Highway to Scale - Part 5

Sample processing is a phase that streamlines and enrich our IoT raw samples, and execute business processes that rely on these samples. Scaling this phase required transitioning from batch processing to single sample processing, separating business logic from the main flow and optimizing our Postgres storage

Inbar Shani

Chief Software Architect

November 5, 2025

Scaling Sample Processing

Sample processing is the phase in our IoT flow that transforms raw data into actionable data and business logic. It has several responsibilities:

Translate firmware-specific sensor values into standardised values, and maintain the information about the IoT devices (e.g their firmware version)
Enrich the sample with business data - for example, associating it with the beekeeper account the sample ‘belongs’ to, and associating it with a real-world physical entity (such as an orchard) where the hive is placed
Execute additional business logic - identifying IoT conditions (for example, gateways being moved from storage to orchard), updating the orchard with the number of deployed hives and more

‍
With the scale of samples continuously growing, the processing phase posed several challenges:

It was initially implemented as an HTTP server, which handled batches of samples in each request. We covered in our previous post the downsides of the HTTP server approach and how we transitioned to SQS beanstalks.
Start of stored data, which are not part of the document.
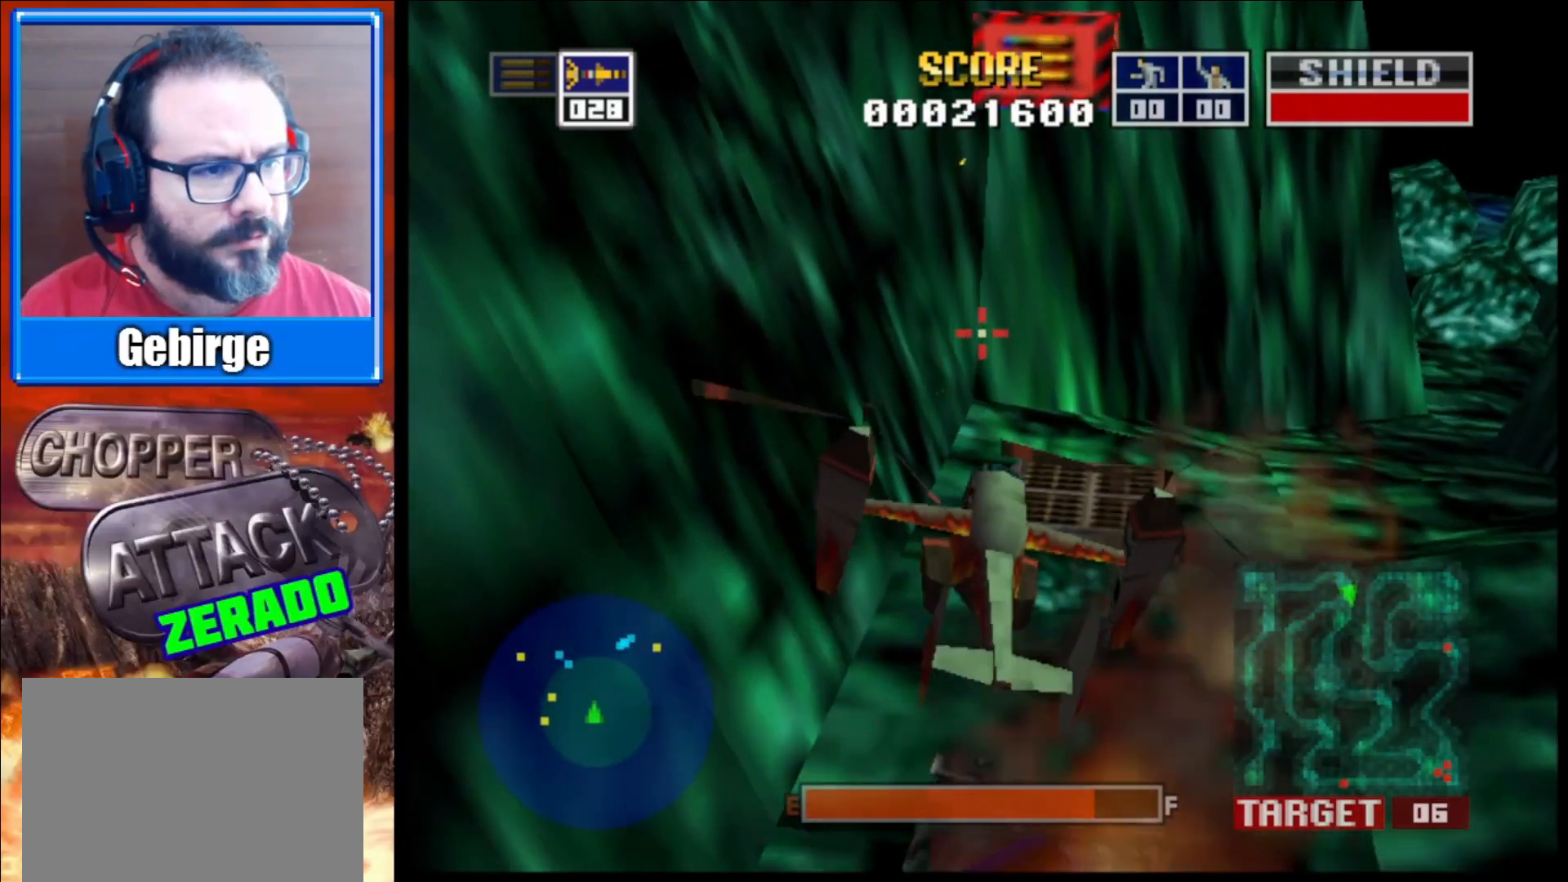
{"buttons": [], "left_stick": "center", "right_stick": "center", "events": [[317, "right_stick", "up"], [433, "right_stick", "center"]]}
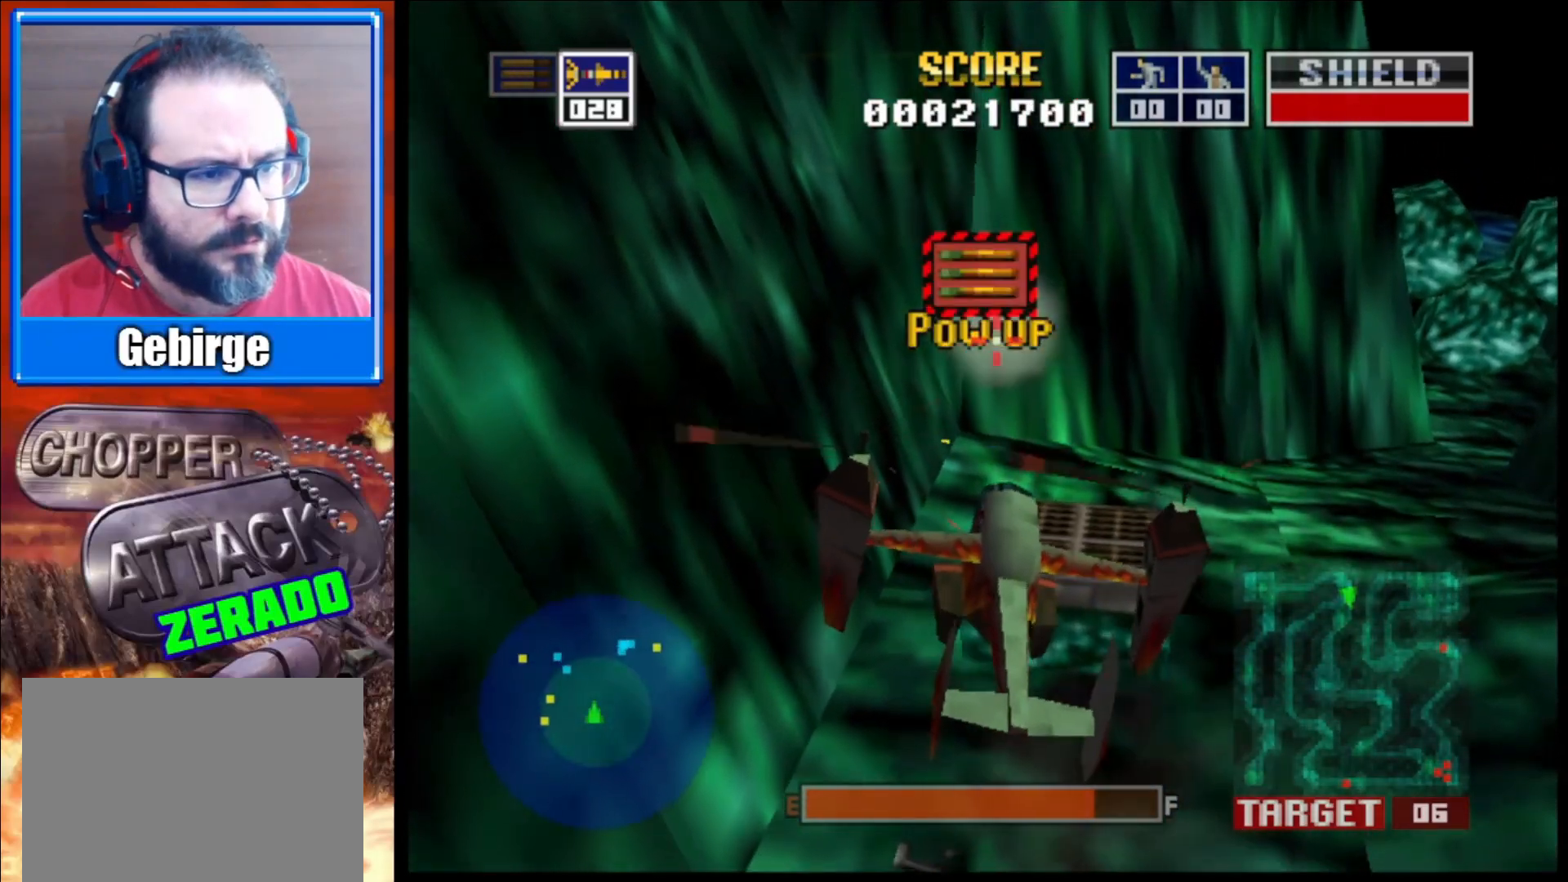
{"buttons": ["L2"], "left_stick": "up", "right_stick": "center", "events": [[217, "L2", "down"], [233, "left_stick", "up"]]}
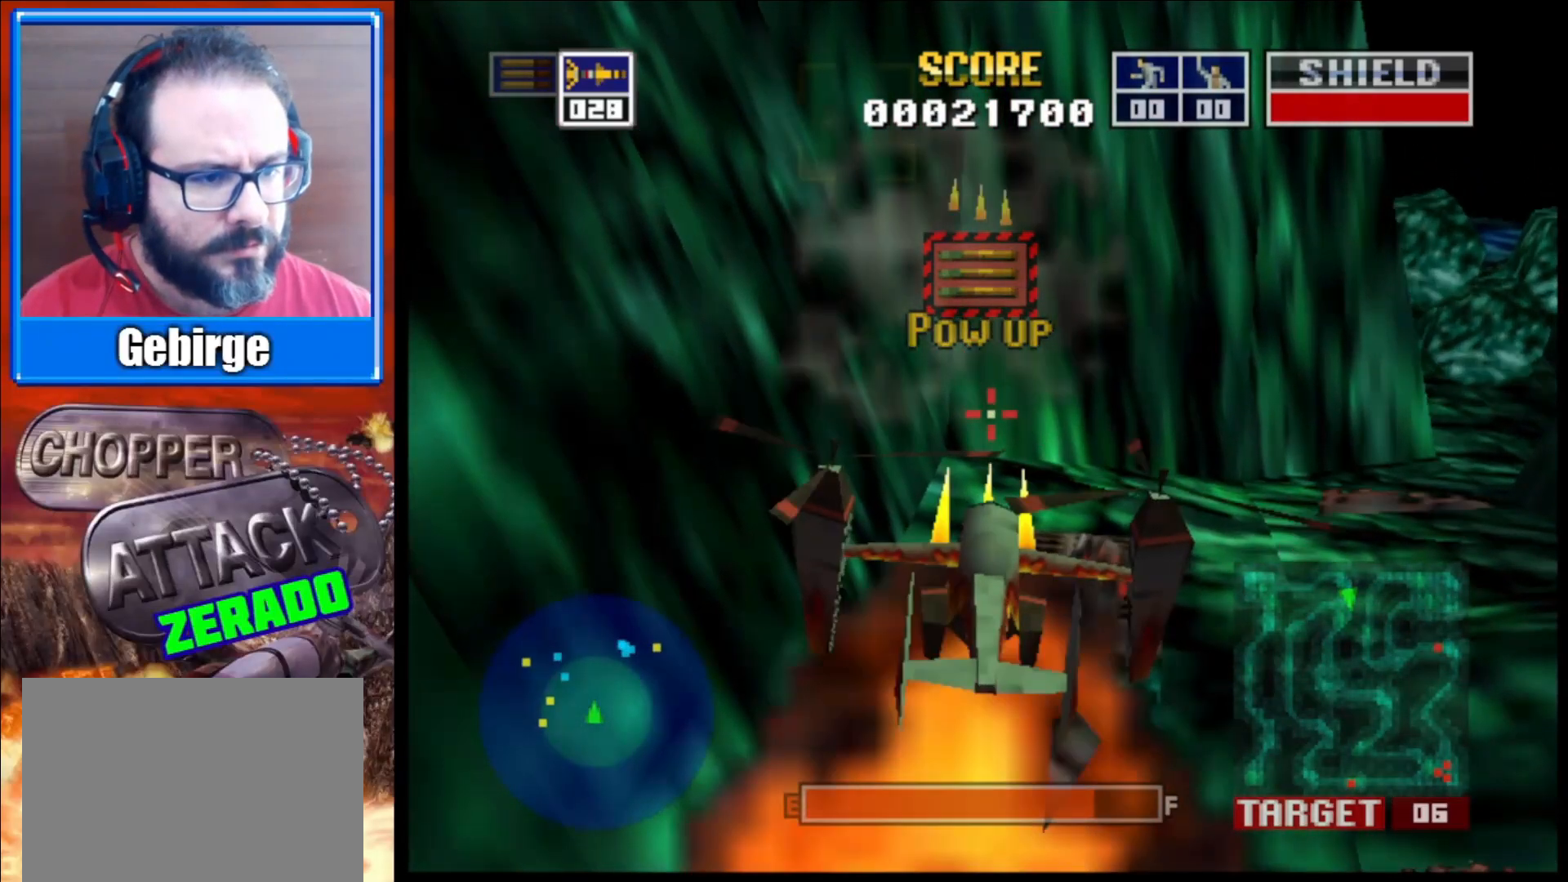
{"buttons": ["L2"], "left_stick": "center", "right_stick": "center", "events": [[367, "left_stick", "center"]]}
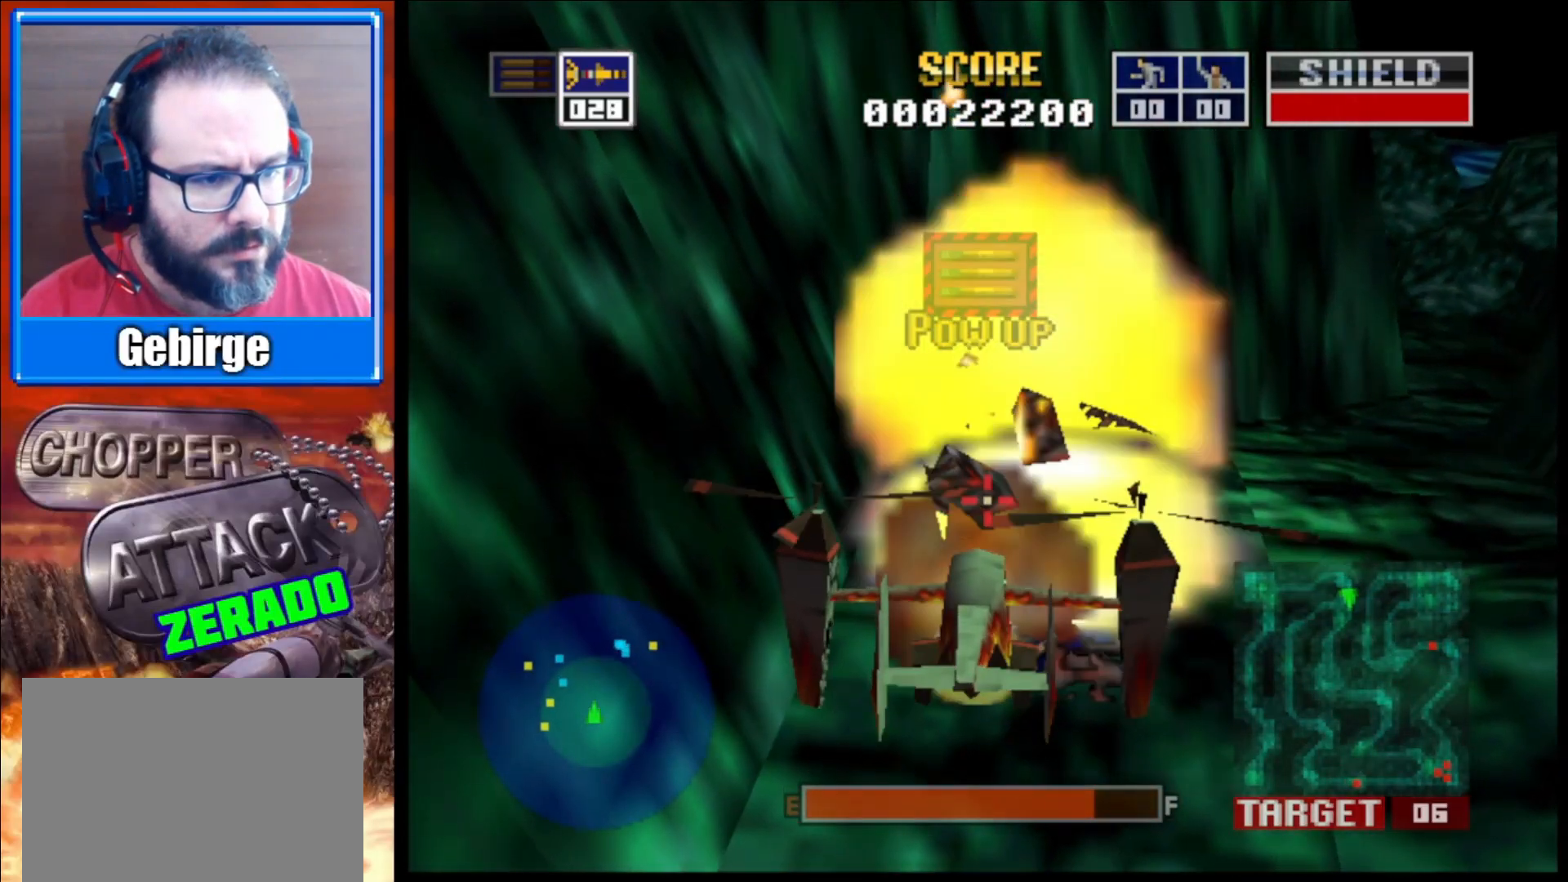
{"buttons": [], "left_stick": "center", "right_stick": "center", "events": [[217, "L2", "up"]]}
The sample batches also became more of an issue, as a batch could include data from various devices, complicating DB queries and their result processing - the code had to first collate devices for the query and then separate the results during processing by device
The implementation was ‘heavy’ on DB queries, both reading and updating information, which led to table locking while one request was updating the devices information and another was trying to read the same tables - exacerbated by the batch processing as parallel processes handled similar subsets of devices
The process was more brittle due to many logic-intensive calculations. Unexpected code flows while handling a sample could delay or even fault an entire batch and complicate retry attempts - separating what was processed in the batch from what was not

‍

From batch processing to single sample processing

Batch processing is actually often a tool to increase scalability, but in this case it introduced the issues instead of solving them. Possibly if we could group the samples by device before processing (and guarantee that batches of the same device are not handled in parallel) it would work out, but at the time this was far from trivial. Instead, we opt to simplify the processing by running it for each sample separately, with a guarantee on the order of samples. Single sample processing resulted in each process only ever ‘touching’ one device, which greatly reduced table locking and the potential for race conditions between processors.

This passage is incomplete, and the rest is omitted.